Brasília 2022: Mandado, justiça brasileira, modo de usar


BRASÍLIA – Mandado, de João Paulo Reys e Brenda Melo Moraes, lembra um fato ocorrido alguns meses antes da Copa do Mundo de 2014. Um juiz expede um mandado de busca coletivo, que, na prática, autoriza a polícia a entrar em qualquer residência de duas favelas cariocas.

A inconstitucionalidade desse tipo de instrumento é denunciada por vários juristas e especialistas em leis. Ele abre caminho para qualquer tipo de arbitrariedade contra as populações dessas comunidades. Por trás, o desejo inconfessado do governo de “higienizar” a cidade para receber dois grandes eventos esportivos mundiais – a Copa do Mundo de 2014 e a Olimpíada de 2016.
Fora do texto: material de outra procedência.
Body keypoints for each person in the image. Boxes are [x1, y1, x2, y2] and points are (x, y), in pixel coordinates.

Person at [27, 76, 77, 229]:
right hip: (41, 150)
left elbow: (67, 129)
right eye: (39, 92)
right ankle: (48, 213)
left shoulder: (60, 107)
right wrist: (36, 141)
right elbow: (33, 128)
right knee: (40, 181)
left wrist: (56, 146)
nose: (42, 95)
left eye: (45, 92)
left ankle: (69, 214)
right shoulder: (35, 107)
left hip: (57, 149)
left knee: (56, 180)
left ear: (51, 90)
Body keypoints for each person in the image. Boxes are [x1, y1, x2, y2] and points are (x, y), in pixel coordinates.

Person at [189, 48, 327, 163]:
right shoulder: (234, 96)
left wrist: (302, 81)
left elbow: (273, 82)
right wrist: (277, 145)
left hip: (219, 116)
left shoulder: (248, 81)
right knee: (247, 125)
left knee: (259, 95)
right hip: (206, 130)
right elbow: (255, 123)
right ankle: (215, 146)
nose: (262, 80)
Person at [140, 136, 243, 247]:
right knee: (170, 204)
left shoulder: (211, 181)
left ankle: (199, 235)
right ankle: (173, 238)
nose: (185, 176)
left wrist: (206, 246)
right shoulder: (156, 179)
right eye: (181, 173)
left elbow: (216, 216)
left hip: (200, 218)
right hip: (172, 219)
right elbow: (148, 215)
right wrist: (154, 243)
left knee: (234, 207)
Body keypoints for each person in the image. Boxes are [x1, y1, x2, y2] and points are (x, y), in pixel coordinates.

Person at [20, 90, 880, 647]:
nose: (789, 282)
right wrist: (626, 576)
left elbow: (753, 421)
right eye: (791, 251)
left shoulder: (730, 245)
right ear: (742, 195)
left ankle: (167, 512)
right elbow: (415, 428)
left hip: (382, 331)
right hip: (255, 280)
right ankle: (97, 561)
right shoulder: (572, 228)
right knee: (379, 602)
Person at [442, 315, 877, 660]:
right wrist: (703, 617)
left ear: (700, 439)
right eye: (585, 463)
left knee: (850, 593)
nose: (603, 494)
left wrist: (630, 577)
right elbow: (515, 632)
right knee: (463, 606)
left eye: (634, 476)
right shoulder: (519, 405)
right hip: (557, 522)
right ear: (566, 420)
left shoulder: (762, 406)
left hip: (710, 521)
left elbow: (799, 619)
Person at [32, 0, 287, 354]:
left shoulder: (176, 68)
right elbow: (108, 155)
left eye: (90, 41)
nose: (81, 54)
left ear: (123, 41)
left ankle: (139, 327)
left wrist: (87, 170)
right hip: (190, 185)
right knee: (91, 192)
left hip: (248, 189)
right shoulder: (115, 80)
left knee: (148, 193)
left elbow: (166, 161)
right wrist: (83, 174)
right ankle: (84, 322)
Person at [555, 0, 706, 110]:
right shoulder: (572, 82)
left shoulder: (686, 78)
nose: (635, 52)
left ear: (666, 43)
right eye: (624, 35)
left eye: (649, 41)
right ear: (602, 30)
De feitio convencional, mas bastante multifacetado, o doc reconstrói o caminho de geração das favelas cariocas, destinadas a abrigar os excluídos e mantê-los fora da cidade, porém suficientemente próximos para que possam servi-la com sua mão de obra barata.

Usa farto material de arquivo, discute a questão com especialistas e também com moradores. É bastante convincente. E nos revela algo que sabemos mas de que muitas vezes ignoramos os detalhes – o desenho perverso da estrutura autoritária da sociedade brasileira, que se mantém em pé mesmo quando um partido progressista ocupa o poder central.

A estrutura é mais forte que um governo contingente – e essa é uma das nossas tragédias. Um único governo, ou dois, não conseguem afrontar séculos de opressão num período de poucos anos. E a população tem pressa, pois fome e exposição à violência não esperam. Mandado é uma lição de Brasil, país que, como dizia Tom Jobim, não é para amadores.

Curtas – Até agora achei Escasso (RJ) o mais original dos curtas apresentados. Dirigido por Clara Anastácia e Gabriela Gaia Meireles, mostra uma pessoa (Anastácia) que entra em uma casa deserta e dela se apossa, enquanto grava um depoimento para uma equipe de filmagem. Ao discutir o direito à moradia, mostra humor e verve corrosiva. Na sinopse se apresenta como um“…mockydocumentary político que nunca fala de política. Um filme excessivo, verborrágico, faminto e cômico”. É representante de uma nova esquerda que chega ao audiovisual faz algum tempo e mantém distância com a esquerda tradicional, tida talvez como careta, economicista ou insensível a questões identitárias. Com jargão próprio – corpos não-hegemônicos, filme decolonial, corpos, corpos, corpos – esse pessoal compõe a nova cena dos festivais de cinema no Brasil. Estabelece uma pedagogia do olhar e uma reforma gramatical, com ênfase em linguagem neutra. Em geral é normativa e austera. No caso de Escasso, o humor salva. A alegria é a prova dos noves, dizia um antigo.